-- AIM OF THE EXERCISE --
Reproduce the text of all the records below line for line, with no changes to wording, spelling, punctuation, or line breaks.

Start of SOURCE DATA

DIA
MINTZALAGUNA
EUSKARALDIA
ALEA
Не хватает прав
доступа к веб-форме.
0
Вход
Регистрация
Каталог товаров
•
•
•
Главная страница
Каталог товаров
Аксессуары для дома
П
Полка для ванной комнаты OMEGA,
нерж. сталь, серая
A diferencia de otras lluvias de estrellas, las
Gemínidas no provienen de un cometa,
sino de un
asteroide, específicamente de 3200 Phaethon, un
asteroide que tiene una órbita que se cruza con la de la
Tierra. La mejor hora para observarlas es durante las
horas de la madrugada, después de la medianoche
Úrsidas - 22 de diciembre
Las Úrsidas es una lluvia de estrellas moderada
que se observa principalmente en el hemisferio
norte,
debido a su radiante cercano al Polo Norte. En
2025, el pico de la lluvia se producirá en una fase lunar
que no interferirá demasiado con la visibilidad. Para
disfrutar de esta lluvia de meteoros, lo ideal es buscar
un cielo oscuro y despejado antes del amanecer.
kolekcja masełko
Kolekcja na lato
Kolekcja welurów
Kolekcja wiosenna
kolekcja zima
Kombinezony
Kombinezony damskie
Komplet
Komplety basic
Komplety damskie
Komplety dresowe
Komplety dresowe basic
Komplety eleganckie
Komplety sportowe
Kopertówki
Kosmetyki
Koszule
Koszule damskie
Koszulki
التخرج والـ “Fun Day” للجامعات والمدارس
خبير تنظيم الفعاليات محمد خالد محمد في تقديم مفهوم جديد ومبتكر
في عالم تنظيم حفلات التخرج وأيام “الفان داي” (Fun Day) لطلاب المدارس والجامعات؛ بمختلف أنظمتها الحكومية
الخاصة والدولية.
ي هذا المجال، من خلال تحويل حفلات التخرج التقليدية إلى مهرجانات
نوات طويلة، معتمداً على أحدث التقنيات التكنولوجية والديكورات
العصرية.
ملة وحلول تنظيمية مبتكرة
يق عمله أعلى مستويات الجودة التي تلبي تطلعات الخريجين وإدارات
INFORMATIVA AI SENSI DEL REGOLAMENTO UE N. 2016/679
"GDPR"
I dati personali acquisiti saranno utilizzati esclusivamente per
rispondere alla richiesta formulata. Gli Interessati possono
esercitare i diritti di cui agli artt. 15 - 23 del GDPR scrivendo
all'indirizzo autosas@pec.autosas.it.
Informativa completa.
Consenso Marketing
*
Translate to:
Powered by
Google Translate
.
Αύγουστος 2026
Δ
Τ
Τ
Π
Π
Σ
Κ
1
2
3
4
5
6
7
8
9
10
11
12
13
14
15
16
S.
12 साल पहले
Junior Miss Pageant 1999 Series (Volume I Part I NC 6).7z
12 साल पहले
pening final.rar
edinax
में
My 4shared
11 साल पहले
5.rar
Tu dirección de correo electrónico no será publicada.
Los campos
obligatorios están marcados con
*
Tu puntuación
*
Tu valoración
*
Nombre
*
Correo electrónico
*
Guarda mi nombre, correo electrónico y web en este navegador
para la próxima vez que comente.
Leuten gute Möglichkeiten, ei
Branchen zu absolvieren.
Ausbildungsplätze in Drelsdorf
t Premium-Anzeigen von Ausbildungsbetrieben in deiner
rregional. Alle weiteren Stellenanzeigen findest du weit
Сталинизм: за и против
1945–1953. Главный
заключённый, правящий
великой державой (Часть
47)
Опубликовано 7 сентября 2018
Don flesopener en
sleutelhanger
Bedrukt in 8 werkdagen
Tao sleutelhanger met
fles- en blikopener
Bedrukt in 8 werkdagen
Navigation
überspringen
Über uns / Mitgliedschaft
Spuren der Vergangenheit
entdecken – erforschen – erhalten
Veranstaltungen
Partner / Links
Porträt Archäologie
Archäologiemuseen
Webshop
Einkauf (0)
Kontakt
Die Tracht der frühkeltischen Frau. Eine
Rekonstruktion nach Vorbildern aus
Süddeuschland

End of SOURCE DATA

-- EXERCISE OUTPUT --
DIA
MINTZALAGUNA
EUSKARALDIA
ALEA
Не хватает прав
доступа к веб-форме.
0
Вход
Регистрация
Каталог товаров
•
•
•
Главная страница
Каталог товаров
Аксессуары для дома
П
Полка для ванной комнаты OMEGA,
нерж. сталь, серая
A diferencia de otras lluvias de estrellas, las
Gemínidas no provienen de un cometa,
sino de un
asteroide, específicamente de 3200 Phaethon, un
asteroide que tiene una órbita que se cruza con la de la
Tierra. La mejor hora para observarlas es durante las
horas de la madrugada, después de la medianoche
Úrsidas - 22 de diciembre
Las Úrsidas es una lluvia de estrellas moderada
que se observa principalmente en el hemisferio
norte,
debido a su radiante cercano al Polo Norte. En
2025, el pico de la lluvia se producirá en una fase lunar
que no interferirá demasiado con la visibilidad. Para
disfrutar de esta lluvia de meteoros, lo ideal es buscar
un cielo oscuro y despejado antes del amanecer.
kolekcja masełko
Kolekcja na lato
Kolekcja welurów
Kolekcja wiosenna
kolekcja zima
Kombinezony
Kombinezony damskie
Komplet
Komplety basic
Komplety damskie
Komplety dresowe
Komplety dresowe basic
Komplety eleganckie
Komplety sportowe
Kopertówki
Kosmetyki
Koszule
Koszule damskie
Koszulki
التخرج والـ “Fun Day” للجامعات والمدارس
خبير تنظيم الفعاليات محمد خالد محمد في تقديم مفهوم جديد ومبتكر
في عالم تنظيم حفلات التخرج وأيام “الفان داي” (Fun Day) لطلاب المدارس والجامعات؛ بمختلف أنظمتها الحكومية
الخاصة والدولية.
ي هذا المجال، من خلال تحويل حفلات التخرج التقليدية إلى مهرجانات
نوات طويلة، معتمداً على أحدث التقنيات التكنولوجية والديكورات
العصرية.
ملة وحلول تنظيمية مبتكرة
يق عمله أعلى مستويات الجودة التي تلبي تطلعات الخريجين وإدارات
INFORMATIVA AI SENSI DEL REGOLAMENTO UE N. 2016/679
"GDPR"
I dati personali acquisiti saranno utilizzati esclusivamente per
rispondere alla richiesta formulata. Gli Interessati possono
esercitare i diritti di cui agli artt. 15 - 23 del GDPR scrivendo
all'indirizzo autosas@pec.autosas.it.
Informativa completa.
Consenso Marketing
*
Translate to:
Powered by
Google Translate
.
Αύγουστος 2026
Δ
Τ
Τ
Π
Π
Σ
Κ
1
2
3
4
5
6
7
8
9
10
11
12
13
14
15
16
S.
12 साल पहले
Junior Miss Pageant 1999 Series (Volume I Part I NC 6).7z
12 साल पहले
pening final.rar
edinax
में
My 4shared
11 साल पहले
5.rar
Tu dirección de correo electrónico no será publicada.
Los campos
obligatorios están marcados con
*
Tu puntuación
*
Tu valoración
*
Nombre
*
Correo electrónico
*
Guarda mi nombre, correo electrónico y web en este navegador
para la próxima vez que comente.
Leuten gute Möglichkeiten, ei
Branchen zu absolvieren.
Ausbildungsplätze in Drelsdorf
t Premium-Anzeigen von Ausbildungsbetrieben in deiner
rregional. Alle weiteren Stellenanzeigen findest du weit
Сталинизм: за и против
1945–1953. Главный
заключённый, правящий
великой державой (Часть
47)
Опубликовано 7 сентября 2018
Don flesopener en
sleutelhanger
Bedrukt in 8 werkdagen
Tao sleutelhanger met
fles- en blikopener
Bedrukt in 8 werkdagen
Navigation
überspringen
Über uns / Mitgliedschaft
Spuren der Vergangenheit
entdecken – erforschen – erhalten
Veranstaltungen
Partner / Links
Porträt Archäologie
Archäologiemuseen
Webshop
Einkauf (0)
Kontakt
Die Tracht der frühkeltischen Frau. Eine
Rekonstruktion nach Vorbildern aus
Süddeuschland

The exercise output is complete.